Background: Recent advances with B-raf and Mek targeted therapies have transformed the therapeutic landscape for metastatic melanoma and improved survival times for patients. Despite this progress, resistance to targeted therapies remains a universal problem that limits treatment efficacy. Combination therapy strategies represent a viable option to overcome the problem of therapeutic resistance.
Glycoprotein Non-Metastatic B (GPNMB) is a cell surface protein that is highly expressed in a wide variety of cancer types, and regulates: tumor growth, cancer cell migration, invasion and metastasis. Glembatumumab vedotin (CDX-011) is a GPNMB-targeted antibody-drug conjugate that is in clinical trials for the treatment of melanoma and breast cancer. Interestingly, a wide spectrum of kinase inhibitors (KI) has been reported to induce GPNMB expression in a variety of cell types. Here we investigate the mechanism(s) responsible for elevated GPNMB levels in melanoma cells treated with clinically relevant KI, determine whether KI-mediated induction of GPNMB expression synergizes with CDX-011 in the treatment of melanoma.
Methods: B-raf mutant (A375, WM-2664) and N-ras mutant (SkMel2) melanoma cells were exposed to inhibitors of B-raf (vemurafenib, dabrafenib), or Mek (trametinib, selumetinib). Immunoblot analysis or fluorescence-activated cell sorting was used to assess GPNMB expression. B-raf mutant cells were passaged in the presence of vemurafenib over the course of several weeks to months to generate vemurafenib-resistant cells. Transient siRNA knockdown studies were used to assess the requirement for the transcription factor, MiTF, in KI-mediated induction of GPNMB. To assess the interaction between individual KI and CDX011, dose response curves for the KI and CDX-011 alone or in combination in melanoma cells in vitro were generated. Melanoma cells were either 1) pretreated or 2) pre and co-treated with KI for 48 hours prior to treatment with CDX011 for 96 hours. Cell viability was assessed by XTT assay.
Results: B-raf inhibition led to an induction of total and cell surface GPNMB protein in B-raf mutant, but not in B-raf WT melanoma cells. Mek inhibition induced GPNMB expression in all three melanoma cell lines. In addition to acute inhibitor treatment, Vemurafenib-resistant cells also expressed higher levels of GPNMB when compared to parental cells (inhibitor sensitive). Knock-down of the MiTF transcription factor abrogated the vemurafenib-mediated induction of GPNMB. Pretreatment of melanoma cells with Mek inhibitors led to a reduction in cell viability, compared to untreated cells, that was further exacerbated by exposure to CDX-011, in a dose-dependent manner. Interestingly, sub-optimal doses with B-raf inhibitors did not significantly affect cell viability of WM-2664 cells when used in isolation, but did enhance the sensitivity of melanoma cells to CDX-011.

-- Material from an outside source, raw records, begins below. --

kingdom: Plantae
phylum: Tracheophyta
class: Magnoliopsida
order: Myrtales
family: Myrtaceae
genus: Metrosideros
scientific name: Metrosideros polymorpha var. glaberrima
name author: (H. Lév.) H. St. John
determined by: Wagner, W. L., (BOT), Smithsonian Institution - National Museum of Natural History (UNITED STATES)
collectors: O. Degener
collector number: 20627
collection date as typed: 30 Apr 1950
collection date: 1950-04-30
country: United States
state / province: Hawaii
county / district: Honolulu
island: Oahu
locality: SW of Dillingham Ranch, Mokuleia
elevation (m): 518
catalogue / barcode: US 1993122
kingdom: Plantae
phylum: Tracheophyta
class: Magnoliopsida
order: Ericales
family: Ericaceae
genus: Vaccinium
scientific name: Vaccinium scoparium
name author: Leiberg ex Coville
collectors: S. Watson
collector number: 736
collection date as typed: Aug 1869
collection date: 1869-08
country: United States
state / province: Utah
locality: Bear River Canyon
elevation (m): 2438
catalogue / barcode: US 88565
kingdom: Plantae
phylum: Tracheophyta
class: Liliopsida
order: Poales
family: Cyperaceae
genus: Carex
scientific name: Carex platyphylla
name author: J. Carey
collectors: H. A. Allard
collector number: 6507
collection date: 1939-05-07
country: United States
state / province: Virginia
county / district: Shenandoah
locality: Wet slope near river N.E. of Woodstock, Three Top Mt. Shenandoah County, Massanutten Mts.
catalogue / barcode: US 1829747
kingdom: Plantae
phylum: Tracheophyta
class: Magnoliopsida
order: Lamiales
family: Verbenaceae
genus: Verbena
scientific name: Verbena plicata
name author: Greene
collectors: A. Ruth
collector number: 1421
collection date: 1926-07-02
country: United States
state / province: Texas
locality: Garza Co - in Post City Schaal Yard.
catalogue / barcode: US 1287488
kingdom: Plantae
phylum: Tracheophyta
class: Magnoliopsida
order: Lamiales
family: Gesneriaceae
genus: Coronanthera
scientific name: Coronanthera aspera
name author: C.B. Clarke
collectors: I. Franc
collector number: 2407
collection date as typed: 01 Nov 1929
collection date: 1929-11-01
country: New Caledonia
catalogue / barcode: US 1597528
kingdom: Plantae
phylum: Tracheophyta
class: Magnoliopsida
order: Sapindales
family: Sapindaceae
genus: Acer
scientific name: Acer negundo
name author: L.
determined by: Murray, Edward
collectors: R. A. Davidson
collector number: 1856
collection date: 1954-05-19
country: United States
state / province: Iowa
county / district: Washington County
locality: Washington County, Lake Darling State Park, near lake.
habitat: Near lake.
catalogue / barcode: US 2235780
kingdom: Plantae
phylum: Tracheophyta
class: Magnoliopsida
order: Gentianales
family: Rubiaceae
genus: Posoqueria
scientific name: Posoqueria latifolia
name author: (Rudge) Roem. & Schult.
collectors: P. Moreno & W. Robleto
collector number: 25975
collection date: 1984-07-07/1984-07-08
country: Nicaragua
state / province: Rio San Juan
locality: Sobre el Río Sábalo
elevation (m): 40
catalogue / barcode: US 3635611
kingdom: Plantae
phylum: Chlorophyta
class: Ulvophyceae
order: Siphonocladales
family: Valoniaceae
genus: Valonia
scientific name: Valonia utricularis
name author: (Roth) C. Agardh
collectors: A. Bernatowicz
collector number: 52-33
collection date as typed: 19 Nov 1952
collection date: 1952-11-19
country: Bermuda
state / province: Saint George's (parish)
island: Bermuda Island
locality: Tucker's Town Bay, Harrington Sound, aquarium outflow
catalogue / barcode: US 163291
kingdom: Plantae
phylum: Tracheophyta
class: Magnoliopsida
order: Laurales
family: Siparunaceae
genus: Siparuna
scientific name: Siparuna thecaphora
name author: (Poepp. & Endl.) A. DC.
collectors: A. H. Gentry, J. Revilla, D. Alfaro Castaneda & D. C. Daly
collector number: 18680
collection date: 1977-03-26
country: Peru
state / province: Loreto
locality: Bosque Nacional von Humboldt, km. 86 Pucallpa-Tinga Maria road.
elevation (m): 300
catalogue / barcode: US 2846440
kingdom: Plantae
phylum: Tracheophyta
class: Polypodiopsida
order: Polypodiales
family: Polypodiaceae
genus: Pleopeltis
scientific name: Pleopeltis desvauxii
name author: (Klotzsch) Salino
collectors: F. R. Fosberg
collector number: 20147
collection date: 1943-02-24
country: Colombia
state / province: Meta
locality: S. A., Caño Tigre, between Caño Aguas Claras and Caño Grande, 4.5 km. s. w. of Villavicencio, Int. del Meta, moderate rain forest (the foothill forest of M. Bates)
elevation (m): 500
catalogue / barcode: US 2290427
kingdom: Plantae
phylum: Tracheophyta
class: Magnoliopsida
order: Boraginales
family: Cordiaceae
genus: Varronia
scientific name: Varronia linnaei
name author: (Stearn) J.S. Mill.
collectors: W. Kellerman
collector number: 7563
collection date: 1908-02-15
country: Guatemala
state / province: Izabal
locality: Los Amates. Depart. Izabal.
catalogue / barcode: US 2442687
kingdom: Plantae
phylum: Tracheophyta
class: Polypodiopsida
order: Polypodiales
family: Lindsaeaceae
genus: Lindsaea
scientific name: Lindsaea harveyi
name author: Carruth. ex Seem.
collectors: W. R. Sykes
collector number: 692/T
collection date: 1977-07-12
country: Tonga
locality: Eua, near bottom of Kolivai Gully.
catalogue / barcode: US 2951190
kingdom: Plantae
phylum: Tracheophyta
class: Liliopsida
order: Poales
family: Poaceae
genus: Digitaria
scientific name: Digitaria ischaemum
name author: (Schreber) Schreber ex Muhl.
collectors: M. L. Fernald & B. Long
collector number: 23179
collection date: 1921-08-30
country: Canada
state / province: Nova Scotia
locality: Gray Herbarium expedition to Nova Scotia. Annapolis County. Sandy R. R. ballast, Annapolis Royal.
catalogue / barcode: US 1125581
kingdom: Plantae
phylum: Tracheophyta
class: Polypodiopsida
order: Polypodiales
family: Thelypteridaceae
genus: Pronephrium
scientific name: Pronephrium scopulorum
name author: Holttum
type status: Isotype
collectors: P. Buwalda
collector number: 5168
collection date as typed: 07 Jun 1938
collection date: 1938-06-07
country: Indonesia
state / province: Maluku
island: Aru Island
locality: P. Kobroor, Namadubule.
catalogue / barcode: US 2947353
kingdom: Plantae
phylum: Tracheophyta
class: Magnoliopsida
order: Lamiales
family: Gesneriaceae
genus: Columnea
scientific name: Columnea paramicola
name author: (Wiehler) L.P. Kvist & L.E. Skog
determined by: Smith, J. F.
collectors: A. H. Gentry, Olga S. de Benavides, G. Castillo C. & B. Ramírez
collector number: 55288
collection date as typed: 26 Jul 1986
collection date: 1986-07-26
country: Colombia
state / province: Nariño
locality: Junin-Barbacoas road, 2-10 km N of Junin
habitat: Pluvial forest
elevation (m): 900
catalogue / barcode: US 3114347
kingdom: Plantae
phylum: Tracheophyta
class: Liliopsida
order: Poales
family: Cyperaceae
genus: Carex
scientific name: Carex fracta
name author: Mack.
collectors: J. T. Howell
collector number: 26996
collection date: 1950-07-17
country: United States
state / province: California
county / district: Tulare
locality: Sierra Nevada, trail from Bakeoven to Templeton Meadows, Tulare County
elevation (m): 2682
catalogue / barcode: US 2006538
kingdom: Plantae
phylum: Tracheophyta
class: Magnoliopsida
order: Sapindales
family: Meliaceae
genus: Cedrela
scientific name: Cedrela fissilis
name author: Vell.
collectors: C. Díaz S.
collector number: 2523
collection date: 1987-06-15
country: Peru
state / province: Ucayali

Conclusions: Induction of GPNMB in response to B-raf/Mek inhibition is a MiTF-dependent process that occurs in both B-raf mutant and WT cells. In this context, induction of GPNMB expression sensitizes cells to CDX-011 mediated cell killing. As such, the combination of B-raf/Mek inihibitors with CDX-011 represents an intriguing new combination therapy strategy for the treatment of melanoma, and warrants further validation in in vivo mouse models.
Citation Information: Mol Cancer Ther 2013;12(11 Suppl):C232.
Citation Format: April A.N. Rose, Peter M. Siegel. B-raf/Mek/Erk Pathway inhibition induces GPNMB expression and sensitizes melanoma cells to the antibody-drug conjugate glembatumumab vedotin. [abstract]. In: Proceedings of the AACR-NCI-EORTC International Conference: Molecular Targets and Cancer Therapeutics; 2013 Oct 19-23; Boston, MA. Philadelphia (PA): AACR; Mol Cancer Ther 2013;12(11 Suppl):Abstract nr C232.